Nestx permission system requirements
- Roles can be customized. Here is:
-
Under the menu, there are various types of permission nodes, such as read and write control. Here is:
-
Roles can be configured under the management menu. The illustration is the same.
Reference resources
- Github.com/nestjs-comm…
- Github.com/casbin/node…
nest-access-control
import { Get, Controller, UseGuards } from '@nestjs/common';
import { UserRoles, UseRoles, ACGuard } from 'nest-access-control';
import { AppService } from './app.service';
import { AuthGuard } from './auth.guard';
import { AppRoles } from 'app.roles';
@Controller()
export class AppController {
constructor(private readonly appService: AppService) {}
@UseGuards(AuthGuard, ACGuard)
@UseRoles({
resource: 'video',
action: 'read',
possession: 'any',
})
@Get()
root(@UserRoles() userRoles: any) {
returnthis.appService.root(userRoles); }}Copy the code
Guard annotations are interesting in that they are divided into resources, actions, and permissions, and seem to fit our needs.

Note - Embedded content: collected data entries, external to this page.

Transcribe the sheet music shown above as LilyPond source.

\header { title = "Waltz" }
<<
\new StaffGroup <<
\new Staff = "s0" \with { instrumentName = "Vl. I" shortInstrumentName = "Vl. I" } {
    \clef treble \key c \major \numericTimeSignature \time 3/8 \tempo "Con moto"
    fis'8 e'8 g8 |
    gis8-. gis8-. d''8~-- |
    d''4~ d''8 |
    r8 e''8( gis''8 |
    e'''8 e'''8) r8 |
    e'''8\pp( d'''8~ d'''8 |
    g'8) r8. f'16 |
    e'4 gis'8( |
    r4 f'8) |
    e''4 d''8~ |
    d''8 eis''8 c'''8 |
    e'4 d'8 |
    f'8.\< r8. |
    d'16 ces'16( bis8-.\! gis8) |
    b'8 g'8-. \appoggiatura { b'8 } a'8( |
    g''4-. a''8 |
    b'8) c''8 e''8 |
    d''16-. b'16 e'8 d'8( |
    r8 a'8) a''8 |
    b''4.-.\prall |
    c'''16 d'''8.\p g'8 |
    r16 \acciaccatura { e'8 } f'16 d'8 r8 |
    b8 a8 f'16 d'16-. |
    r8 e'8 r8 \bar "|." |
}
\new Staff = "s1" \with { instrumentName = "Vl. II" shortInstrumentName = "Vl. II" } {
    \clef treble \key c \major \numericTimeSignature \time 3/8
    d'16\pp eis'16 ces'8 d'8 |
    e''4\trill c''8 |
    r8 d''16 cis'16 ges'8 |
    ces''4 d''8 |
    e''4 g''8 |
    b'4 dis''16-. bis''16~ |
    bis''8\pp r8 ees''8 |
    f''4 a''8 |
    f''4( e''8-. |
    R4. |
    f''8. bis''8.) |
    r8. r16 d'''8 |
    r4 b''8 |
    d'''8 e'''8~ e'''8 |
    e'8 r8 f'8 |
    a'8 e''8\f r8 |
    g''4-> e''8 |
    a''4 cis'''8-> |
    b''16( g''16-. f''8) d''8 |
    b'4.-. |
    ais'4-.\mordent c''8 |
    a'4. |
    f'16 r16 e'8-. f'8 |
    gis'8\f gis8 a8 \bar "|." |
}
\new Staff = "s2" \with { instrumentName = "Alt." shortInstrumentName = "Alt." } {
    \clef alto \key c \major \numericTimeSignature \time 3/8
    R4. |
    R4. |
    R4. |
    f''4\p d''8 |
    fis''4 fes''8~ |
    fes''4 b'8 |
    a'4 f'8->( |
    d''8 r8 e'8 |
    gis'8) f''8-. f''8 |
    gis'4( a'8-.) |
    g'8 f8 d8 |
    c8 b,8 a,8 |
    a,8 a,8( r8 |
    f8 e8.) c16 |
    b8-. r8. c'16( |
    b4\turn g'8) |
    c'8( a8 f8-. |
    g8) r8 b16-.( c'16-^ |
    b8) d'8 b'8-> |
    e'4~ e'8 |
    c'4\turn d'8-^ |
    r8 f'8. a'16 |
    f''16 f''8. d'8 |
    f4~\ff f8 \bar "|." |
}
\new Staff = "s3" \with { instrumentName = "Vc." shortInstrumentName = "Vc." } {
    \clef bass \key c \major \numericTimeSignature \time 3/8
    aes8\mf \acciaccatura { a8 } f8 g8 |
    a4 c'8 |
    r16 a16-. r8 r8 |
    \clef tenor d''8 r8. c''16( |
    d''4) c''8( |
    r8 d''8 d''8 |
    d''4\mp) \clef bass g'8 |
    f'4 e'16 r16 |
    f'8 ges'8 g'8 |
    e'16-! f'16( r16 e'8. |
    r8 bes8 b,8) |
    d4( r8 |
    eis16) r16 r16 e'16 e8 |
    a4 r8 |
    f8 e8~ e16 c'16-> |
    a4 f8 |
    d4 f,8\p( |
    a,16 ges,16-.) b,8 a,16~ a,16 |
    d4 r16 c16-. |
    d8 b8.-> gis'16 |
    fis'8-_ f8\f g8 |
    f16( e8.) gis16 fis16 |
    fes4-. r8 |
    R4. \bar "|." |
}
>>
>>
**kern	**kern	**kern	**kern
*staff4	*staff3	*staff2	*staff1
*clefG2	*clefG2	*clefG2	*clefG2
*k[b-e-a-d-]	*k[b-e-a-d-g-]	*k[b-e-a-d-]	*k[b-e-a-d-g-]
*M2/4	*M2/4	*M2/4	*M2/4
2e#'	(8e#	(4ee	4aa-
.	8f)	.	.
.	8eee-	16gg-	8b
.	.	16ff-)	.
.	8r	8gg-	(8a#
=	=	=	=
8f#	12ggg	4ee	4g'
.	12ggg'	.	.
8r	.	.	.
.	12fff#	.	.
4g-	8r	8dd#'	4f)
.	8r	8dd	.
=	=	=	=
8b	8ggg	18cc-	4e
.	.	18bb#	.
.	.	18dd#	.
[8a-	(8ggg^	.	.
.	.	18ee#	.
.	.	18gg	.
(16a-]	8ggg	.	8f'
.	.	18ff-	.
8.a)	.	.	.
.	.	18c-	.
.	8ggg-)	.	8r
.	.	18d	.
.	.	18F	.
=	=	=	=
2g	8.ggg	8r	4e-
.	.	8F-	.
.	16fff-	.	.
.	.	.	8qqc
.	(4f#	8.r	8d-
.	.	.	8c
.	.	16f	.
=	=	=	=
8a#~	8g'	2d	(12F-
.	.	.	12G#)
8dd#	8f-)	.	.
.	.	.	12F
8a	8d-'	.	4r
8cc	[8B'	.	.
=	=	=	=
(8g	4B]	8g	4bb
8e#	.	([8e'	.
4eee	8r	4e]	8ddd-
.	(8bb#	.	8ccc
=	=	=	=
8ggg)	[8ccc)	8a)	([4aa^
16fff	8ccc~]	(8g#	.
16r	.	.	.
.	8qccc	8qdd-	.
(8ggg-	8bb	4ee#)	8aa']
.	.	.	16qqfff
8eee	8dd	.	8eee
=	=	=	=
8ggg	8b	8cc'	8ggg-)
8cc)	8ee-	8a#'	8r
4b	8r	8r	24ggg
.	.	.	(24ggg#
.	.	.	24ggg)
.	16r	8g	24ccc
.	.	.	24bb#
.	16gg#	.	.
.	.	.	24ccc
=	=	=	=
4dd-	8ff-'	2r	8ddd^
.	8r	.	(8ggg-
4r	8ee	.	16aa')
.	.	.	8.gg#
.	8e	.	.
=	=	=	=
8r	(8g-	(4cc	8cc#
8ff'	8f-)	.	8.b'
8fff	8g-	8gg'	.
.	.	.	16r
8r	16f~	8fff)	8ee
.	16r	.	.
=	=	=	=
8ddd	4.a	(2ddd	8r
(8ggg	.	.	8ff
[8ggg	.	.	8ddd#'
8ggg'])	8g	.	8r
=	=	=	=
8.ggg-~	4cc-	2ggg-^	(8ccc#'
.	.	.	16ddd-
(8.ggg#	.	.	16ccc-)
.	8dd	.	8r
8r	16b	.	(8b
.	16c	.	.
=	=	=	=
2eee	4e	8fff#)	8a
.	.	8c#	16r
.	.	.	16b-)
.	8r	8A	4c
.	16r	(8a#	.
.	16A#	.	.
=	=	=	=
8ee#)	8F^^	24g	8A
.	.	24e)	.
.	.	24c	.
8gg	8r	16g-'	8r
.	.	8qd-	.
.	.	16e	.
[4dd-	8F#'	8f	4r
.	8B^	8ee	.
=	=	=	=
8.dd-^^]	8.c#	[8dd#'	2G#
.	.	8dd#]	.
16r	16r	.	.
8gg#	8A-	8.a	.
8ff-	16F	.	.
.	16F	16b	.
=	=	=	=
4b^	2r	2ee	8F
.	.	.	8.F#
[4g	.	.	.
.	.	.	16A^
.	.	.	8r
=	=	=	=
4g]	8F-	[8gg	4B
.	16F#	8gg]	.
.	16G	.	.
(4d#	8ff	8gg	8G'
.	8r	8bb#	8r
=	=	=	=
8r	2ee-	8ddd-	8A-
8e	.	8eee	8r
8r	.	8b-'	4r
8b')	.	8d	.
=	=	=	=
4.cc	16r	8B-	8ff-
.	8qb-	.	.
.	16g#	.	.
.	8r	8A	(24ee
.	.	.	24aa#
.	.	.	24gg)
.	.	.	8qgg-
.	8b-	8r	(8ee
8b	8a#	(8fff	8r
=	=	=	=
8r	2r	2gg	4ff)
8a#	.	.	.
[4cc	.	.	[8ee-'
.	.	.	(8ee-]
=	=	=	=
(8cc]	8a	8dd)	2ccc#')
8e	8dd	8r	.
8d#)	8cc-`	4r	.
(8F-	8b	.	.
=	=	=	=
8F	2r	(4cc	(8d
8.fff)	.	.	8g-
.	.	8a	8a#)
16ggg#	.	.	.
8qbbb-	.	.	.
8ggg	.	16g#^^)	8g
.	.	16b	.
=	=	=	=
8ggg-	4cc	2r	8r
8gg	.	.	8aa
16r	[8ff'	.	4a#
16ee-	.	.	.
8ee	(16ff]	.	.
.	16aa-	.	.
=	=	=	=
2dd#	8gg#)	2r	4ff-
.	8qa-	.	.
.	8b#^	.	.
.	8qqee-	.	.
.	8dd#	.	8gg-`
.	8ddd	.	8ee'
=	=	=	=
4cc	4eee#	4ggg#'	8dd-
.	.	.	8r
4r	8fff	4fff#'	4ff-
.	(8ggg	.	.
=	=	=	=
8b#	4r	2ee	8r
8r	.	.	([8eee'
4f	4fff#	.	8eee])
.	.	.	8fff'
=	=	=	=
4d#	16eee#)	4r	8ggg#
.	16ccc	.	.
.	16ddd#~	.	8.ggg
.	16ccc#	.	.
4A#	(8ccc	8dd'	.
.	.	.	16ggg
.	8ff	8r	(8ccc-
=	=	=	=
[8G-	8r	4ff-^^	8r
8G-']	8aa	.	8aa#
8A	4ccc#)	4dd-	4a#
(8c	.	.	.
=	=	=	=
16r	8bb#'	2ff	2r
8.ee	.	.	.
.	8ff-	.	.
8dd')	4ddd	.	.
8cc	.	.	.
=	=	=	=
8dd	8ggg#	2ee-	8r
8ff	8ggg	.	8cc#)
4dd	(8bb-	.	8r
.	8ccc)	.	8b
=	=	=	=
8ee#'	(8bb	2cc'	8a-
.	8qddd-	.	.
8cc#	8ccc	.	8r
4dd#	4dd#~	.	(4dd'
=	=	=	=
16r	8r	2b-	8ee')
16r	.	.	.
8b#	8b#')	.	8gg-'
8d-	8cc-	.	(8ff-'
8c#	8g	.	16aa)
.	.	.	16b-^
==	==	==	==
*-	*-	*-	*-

There is a RolesBuilder class for creating definitions:
// app.roles.ts
export enum AppRoles {
USER_CREATE_ANY_VIDEO = 'USER_CREATE_ANY_VIDEO',
ADMIN_UPDATE_OWN_VIDEO = 'ADMIN_UPDATE_OWN_VIDEO',}export const roles: RolesBuilder = new RolesBuilder();
roles
.grant(AppRoles.USER_CREATE_ANY_VIDEO) // define new or modify existing role. also takes an array.
.createOwn('video') // equivalent to .createOwn('video'[The '*'])
.deleteOwn('video')
.readAny('video')
.grant(AppRoles.ADMIN_UPDATE_OWN_VIDEO) // switch to another role without breaking the chain
.extend(AppRoles.USER_CREATE_ANY_VIDEO) // inherit role capabilities. also takes an array
.updateAny('video'['title']) // explicitly defined attributes
.deleteAny('video');
Copy the code
At present, the way we see is mainly stored in the form of files, which we need to place in the database. This module can be referred to for subsequent analysis.
node-casbin
Casbin seems to be a more popular permission module, a variety of languages, to provide a full range of functions.
- Supports custom request format. The default request format is {subject, object, action}.
- It has two core concepts: access control model and policy.
- Support multi-layer role inheritance in RBAC, where not only principals can have roles, but also resources can have roles;
- Super users, such as root and Administrator, can access any resources without authorization policies.
- Supports multiple built-in operators, such as keyMatch, to facilitate the management of path-like resources. For example, /foo/bar can be mapped to /foo*.
Current examples of node-Casbin integration into NestJS are Nest-Casbin and nt-Casbin, but both modules are relatively crude, providing only simple wrapper calls to both services
enforcer.enforce(sub, obj, act);
Copy the code
There is no encapsulated annotation tag. The above is some preparation and understanding analysis, concrete implementation to continue.